In Australian, there is quite a nuance of difference. between to and with , when used in context such as this.
Perhaps it is because of historical past, I muse.
When you talk to someone, it is that you giving them an instruction. You are person who is in authority, and you are giving them information or a directive. It is not a two way conversation. At least in most situations. While you would be understood, if you used the term to, it can inappropriately escalate a situation, or show to the person you are speaking, that you consider yourself of a different status, a status above the other person. The term to may also be used when it is that someone is accusing yourself of something, such as in a witness/legal court. And you are asked if you had a conversation. You might be likely to respond "I was talking to a man", or "I was talking to that man." Though you may equally as likely use the word "with" in this situation. Maybe part of that is that you are feeling like a fish out of water, and may be trying to find some skerrick of authority in an unsavory situation.

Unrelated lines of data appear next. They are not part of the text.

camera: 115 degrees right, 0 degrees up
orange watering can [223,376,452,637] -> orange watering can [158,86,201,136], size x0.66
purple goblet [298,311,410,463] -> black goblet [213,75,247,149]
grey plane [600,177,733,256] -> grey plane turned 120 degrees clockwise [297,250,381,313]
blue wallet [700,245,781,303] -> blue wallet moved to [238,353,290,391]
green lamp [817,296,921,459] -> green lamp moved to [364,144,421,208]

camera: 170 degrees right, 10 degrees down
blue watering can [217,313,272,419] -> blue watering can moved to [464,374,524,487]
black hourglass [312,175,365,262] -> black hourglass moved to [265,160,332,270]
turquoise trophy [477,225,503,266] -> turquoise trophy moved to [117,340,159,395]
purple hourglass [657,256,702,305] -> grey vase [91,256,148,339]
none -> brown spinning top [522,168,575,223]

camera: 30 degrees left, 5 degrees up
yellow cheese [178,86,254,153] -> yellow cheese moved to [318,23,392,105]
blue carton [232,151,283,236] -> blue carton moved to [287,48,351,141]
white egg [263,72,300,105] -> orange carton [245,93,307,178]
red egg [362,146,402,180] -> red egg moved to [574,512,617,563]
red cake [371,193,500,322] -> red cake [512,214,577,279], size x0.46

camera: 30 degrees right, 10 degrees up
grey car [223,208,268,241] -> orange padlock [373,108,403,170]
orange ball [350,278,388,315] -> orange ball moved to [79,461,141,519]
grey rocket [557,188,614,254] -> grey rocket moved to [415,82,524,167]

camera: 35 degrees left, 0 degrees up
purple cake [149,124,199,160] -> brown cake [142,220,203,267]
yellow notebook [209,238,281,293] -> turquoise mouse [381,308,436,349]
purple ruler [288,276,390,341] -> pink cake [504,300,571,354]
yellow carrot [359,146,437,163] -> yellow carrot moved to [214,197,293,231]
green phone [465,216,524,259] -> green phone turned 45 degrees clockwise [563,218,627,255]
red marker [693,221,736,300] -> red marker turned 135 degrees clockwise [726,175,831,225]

In short, it is better to avoid saying the sentence "I am talking to a man." Unless it is that you are wishing to express that you are a person of authority in a situation. If you are not a person of authority, you could find yourself in an unpleasant situation. And if you are a person of authority, you can still be more respectful and say "I am talking with a man", which if you show respect to others, at least in Australia, you will find that others will more likely be respectful also to you. And in my travels in other English speaking countries, I have also found this to be so. (ps I have also traveled many times to England, and also have English friends who live now in Australia, or in France. Which is yet another story ;P )
To have a talk with another person, is an indication that it is a conversation. Being a two way conversation. A conversation that you see yourself to the other person as an equal. That it is a two way exchange.